I.                   La lutte contre Batista : socialisme, nationalisme ou démocratisme ?

1.      Cuba : une « indépendance frustrée »

Cuba reste espagnol quand la monarchie s’effondre dans les autres pays. L’île reste espagnol tout le long du XIX° siècle jusqu’au moment où les créoles dans les années 1890 revendiquent une indépendance. Une guerre d’indépendance commence alors qui est difficile. Les créoles ont le soutien massif des USA et finissent donc par gagner. Mais la victoire est entachée par le fait que l’île quitte la dépendance de l’Espagne pour la dépendance vis-à-vis des USA.

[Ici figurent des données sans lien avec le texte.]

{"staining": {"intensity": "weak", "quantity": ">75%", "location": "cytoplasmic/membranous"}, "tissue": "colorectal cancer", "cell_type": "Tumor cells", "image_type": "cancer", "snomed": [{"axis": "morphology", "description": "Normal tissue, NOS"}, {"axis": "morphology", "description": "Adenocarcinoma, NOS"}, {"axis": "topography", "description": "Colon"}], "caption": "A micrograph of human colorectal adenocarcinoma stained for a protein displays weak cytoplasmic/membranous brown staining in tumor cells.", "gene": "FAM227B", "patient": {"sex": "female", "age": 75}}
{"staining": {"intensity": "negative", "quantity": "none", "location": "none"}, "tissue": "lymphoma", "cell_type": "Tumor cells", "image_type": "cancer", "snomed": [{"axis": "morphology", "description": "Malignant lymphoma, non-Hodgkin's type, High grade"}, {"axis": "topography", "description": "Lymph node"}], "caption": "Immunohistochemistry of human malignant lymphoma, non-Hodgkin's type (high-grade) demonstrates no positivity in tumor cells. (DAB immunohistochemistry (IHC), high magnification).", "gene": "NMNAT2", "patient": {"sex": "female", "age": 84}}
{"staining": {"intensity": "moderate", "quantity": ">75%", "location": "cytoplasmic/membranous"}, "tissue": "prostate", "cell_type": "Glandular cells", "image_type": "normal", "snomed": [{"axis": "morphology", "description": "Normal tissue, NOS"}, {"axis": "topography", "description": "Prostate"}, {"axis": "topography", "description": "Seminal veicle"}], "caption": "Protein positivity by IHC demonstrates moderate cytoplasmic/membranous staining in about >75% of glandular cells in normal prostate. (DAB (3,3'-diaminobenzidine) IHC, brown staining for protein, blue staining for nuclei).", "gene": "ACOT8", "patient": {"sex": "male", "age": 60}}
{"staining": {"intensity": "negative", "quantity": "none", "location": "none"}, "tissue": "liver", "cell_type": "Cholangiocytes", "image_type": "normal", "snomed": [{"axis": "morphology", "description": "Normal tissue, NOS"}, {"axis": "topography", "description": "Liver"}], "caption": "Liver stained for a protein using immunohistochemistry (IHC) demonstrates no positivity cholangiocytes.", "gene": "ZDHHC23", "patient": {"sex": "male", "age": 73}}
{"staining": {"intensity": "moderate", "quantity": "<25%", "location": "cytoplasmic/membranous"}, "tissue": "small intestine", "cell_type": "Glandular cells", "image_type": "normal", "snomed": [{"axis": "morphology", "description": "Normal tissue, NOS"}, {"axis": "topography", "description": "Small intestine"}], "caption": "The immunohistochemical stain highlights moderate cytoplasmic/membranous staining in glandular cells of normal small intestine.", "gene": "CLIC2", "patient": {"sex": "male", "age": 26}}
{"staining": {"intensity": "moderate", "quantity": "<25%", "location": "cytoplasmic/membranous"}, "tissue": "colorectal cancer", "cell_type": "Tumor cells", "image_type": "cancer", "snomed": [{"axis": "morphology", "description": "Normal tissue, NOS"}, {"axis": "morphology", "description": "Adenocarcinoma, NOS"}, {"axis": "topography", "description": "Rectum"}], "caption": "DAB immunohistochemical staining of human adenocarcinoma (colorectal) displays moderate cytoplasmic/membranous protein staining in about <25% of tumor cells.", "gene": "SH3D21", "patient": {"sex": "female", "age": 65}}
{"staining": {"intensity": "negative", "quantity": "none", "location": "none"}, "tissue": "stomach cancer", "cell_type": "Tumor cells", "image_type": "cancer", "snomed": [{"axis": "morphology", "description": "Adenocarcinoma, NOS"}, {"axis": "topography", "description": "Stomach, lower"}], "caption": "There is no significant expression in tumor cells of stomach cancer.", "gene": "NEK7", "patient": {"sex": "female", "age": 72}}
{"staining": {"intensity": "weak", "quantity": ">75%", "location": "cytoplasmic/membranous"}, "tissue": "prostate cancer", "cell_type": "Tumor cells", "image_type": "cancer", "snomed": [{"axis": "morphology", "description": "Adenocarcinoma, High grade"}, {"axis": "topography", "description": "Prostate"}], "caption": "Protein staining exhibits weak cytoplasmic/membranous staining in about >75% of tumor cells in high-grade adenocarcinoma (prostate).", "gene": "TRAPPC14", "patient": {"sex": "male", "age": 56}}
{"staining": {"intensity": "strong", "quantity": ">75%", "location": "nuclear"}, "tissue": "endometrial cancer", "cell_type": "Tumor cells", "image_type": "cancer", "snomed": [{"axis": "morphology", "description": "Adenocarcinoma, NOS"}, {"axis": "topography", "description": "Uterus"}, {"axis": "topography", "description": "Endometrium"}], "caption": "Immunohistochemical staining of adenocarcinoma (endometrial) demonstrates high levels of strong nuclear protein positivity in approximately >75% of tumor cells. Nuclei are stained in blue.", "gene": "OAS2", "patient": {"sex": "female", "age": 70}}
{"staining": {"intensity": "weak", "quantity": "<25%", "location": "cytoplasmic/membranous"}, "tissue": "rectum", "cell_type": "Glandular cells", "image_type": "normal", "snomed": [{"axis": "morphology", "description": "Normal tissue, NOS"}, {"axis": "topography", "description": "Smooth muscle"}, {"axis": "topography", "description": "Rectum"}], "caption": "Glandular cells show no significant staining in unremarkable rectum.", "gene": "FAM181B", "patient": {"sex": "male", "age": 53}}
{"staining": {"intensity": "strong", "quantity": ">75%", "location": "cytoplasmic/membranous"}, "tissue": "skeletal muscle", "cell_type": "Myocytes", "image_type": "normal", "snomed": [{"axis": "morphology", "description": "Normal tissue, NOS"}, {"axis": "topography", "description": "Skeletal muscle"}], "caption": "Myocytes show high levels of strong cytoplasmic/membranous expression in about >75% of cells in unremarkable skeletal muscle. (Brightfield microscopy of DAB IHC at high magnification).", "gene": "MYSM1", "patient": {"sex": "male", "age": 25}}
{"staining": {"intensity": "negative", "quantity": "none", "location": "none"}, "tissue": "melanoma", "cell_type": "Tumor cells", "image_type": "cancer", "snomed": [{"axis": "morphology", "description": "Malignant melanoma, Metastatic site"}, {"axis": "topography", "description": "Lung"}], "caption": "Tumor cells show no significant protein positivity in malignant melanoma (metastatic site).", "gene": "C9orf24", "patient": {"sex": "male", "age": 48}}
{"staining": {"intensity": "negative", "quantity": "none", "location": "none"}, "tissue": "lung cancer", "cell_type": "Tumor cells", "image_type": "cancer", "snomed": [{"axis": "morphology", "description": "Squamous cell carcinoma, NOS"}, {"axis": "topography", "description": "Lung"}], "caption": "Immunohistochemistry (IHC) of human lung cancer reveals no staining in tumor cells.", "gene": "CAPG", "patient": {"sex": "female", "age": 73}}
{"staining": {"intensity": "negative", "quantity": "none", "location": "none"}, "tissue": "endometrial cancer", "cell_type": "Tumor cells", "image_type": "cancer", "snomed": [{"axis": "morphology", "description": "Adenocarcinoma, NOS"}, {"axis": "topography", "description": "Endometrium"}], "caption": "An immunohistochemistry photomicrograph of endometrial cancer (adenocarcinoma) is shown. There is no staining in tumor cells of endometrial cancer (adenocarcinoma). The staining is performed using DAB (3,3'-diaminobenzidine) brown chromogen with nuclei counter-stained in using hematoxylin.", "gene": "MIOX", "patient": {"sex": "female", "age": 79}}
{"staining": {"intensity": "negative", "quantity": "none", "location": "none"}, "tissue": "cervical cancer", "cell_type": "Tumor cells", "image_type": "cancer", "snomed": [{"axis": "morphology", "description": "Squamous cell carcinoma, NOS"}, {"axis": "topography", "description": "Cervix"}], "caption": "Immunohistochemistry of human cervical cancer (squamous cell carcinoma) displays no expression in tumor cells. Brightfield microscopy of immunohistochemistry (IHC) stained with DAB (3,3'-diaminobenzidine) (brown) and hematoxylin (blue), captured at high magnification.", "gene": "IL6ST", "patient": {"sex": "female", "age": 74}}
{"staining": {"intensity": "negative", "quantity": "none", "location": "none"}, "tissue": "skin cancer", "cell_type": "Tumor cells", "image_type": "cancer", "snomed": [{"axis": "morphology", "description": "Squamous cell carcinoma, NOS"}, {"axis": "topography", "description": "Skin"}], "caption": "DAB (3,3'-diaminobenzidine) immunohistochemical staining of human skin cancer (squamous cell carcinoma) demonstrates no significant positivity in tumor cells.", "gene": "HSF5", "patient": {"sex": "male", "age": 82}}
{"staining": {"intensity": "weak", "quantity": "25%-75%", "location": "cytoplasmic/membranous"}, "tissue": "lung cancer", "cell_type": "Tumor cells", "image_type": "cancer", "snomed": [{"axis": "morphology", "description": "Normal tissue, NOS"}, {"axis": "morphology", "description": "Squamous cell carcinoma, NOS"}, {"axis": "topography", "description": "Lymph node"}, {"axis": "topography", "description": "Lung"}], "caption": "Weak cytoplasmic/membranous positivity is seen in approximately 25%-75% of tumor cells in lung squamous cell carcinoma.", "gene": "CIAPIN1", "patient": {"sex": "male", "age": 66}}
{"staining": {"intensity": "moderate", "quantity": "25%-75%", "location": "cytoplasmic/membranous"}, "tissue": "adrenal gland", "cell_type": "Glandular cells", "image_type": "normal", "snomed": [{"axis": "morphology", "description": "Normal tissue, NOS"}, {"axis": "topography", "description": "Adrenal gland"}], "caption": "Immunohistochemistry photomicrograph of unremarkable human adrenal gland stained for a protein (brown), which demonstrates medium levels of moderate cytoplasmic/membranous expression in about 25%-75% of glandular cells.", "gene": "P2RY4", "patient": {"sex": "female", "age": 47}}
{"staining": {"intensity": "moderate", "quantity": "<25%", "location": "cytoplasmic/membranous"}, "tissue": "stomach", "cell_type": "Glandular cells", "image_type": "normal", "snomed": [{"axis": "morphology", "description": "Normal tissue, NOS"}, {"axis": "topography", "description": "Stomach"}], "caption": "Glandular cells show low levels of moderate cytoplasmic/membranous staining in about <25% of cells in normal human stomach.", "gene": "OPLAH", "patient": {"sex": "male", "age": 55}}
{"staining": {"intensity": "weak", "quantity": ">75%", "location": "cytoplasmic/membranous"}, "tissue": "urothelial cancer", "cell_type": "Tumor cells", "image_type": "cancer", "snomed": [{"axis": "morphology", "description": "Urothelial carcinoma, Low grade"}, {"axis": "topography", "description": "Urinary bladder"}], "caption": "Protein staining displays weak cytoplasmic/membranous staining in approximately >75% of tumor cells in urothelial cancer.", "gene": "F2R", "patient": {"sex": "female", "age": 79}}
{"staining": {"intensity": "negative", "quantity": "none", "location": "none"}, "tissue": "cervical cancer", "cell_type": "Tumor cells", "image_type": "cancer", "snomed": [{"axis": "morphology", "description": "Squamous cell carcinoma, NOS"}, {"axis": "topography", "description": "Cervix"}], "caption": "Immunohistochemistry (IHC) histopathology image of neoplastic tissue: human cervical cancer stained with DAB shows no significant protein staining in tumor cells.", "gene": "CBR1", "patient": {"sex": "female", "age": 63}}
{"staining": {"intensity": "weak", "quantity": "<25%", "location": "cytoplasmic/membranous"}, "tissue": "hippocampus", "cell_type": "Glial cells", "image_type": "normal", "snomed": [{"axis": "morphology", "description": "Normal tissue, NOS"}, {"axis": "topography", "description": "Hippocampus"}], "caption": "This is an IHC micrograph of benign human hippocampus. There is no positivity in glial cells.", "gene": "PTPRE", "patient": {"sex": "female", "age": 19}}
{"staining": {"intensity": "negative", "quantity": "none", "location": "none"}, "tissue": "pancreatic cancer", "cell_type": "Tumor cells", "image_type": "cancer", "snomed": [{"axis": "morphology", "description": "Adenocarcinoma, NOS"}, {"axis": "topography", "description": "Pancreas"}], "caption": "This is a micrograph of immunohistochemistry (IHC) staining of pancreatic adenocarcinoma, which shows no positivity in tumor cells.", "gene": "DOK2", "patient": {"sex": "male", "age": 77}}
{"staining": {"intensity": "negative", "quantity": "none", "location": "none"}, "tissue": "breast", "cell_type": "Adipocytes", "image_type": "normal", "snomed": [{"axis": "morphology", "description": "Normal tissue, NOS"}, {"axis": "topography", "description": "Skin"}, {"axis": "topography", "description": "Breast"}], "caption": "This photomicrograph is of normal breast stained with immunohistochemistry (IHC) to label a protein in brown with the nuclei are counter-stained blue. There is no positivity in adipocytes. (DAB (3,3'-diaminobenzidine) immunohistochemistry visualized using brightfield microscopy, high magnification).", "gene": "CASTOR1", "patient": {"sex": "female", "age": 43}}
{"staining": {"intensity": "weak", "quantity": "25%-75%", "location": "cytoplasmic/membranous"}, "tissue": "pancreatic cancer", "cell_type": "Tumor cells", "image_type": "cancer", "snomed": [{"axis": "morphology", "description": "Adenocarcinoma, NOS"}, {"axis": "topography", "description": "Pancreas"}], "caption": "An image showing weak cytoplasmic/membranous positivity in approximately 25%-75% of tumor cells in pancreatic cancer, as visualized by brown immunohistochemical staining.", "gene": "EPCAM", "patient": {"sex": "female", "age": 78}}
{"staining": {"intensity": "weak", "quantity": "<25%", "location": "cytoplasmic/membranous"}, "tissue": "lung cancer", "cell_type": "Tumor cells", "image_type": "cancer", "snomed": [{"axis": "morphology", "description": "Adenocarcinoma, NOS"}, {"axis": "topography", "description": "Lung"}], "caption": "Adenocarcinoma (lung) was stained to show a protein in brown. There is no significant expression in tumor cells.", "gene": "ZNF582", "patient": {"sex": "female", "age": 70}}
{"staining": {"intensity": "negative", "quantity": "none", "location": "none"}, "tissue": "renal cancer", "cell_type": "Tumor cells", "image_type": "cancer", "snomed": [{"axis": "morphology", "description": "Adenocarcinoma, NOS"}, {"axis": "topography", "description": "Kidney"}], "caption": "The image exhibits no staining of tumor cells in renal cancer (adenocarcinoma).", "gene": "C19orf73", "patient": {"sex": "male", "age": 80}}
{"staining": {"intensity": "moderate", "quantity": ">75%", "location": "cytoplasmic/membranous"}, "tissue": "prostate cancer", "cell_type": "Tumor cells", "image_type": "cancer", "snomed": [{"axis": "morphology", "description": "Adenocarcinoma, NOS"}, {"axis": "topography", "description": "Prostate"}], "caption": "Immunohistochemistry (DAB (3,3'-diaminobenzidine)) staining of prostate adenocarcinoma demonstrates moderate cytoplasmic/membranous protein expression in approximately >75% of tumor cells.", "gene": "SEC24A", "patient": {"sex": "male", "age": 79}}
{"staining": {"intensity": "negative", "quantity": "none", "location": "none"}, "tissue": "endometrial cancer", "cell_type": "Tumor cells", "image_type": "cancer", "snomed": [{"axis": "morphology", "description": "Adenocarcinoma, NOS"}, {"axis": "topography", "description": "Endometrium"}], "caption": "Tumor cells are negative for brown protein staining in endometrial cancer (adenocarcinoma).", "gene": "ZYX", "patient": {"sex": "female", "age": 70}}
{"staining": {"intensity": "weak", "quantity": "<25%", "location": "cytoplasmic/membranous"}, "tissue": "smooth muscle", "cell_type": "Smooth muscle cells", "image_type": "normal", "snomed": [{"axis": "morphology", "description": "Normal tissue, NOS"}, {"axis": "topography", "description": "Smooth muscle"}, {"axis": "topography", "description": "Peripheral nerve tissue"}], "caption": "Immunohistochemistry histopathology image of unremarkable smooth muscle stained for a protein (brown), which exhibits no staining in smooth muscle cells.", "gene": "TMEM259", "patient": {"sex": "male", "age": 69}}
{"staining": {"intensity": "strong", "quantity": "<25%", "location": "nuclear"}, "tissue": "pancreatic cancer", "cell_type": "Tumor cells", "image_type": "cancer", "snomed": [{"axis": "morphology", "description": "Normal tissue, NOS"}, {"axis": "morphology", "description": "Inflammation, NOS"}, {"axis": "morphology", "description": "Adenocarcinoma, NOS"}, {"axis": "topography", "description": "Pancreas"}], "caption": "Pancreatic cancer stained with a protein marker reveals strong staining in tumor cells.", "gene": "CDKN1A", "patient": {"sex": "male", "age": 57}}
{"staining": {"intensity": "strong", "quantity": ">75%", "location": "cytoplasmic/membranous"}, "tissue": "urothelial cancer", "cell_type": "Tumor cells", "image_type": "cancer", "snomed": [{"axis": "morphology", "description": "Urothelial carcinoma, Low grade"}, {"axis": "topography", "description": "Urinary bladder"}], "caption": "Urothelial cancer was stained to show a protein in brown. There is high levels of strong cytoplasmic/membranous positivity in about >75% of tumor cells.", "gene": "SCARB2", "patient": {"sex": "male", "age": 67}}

Cette domination américaine est avant tout politique et militaire avec l’amendement Platt de 1901 dans la constitution cubaine qui fait de Cuba un quasi protectorat des USA. L’intégralité de l’économie cubaine est financée par les USA et l’essentiel des entreprises sont possédées par les USA. Cette situation d’un véritable impérialisme américain va nourrir à Cuba un très fort anti-impérialisme national, accompagné dès ses débuts d’un idéal de justice sociale. Surtout que parmi les Cubains même on a des grandes disparités de richesses et ces inégalités se superposent à l’anti-impérialisme et au nationalisme. L’image de ce combat c’est d’abord José Marti décédé en 1895, qui incarne l’espoir d’un Cuba libre et indépendant. Son image se maintient depuis l’indépendance et de Cuba et va être ravivée sous Fidel Castro.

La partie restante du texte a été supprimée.